* What to work on:
Take each line from the entries that holds "Gomes" and copy it out.

====== Records for processing

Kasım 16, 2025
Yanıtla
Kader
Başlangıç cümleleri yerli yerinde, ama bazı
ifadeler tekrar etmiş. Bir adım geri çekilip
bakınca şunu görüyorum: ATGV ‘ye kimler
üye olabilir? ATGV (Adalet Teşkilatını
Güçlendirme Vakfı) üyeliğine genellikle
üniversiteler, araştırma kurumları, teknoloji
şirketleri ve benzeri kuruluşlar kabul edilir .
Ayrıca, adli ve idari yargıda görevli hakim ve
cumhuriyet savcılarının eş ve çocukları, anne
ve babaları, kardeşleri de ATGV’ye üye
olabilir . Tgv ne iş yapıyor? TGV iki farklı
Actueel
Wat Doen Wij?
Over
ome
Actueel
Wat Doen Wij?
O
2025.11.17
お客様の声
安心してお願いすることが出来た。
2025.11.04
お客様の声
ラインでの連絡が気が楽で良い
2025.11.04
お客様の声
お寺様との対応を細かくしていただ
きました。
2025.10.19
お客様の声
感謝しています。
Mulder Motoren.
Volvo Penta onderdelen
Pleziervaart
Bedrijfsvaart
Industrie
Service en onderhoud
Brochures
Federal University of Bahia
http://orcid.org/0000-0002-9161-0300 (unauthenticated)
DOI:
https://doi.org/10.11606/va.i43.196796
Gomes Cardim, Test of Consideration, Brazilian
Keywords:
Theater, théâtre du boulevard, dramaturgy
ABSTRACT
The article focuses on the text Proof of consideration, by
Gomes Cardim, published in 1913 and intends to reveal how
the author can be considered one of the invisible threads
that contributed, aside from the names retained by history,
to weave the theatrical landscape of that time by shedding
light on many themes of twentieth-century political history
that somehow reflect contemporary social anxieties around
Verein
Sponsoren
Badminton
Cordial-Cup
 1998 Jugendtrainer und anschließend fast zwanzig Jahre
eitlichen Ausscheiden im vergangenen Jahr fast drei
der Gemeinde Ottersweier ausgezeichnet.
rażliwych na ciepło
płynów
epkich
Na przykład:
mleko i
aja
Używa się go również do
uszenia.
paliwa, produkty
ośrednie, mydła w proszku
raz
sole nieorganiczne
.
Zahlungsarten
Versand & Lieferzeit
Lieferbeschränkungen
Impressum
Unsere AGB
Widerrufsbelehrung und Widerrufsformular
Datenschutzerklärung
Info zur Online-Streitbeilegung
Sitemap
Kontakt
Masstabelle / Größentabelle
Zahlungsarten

============

* Task response:
Gomes Cardim, Test of Consideration, Brazilian
Gomes Cardim, published in 1913 and intends to reveal how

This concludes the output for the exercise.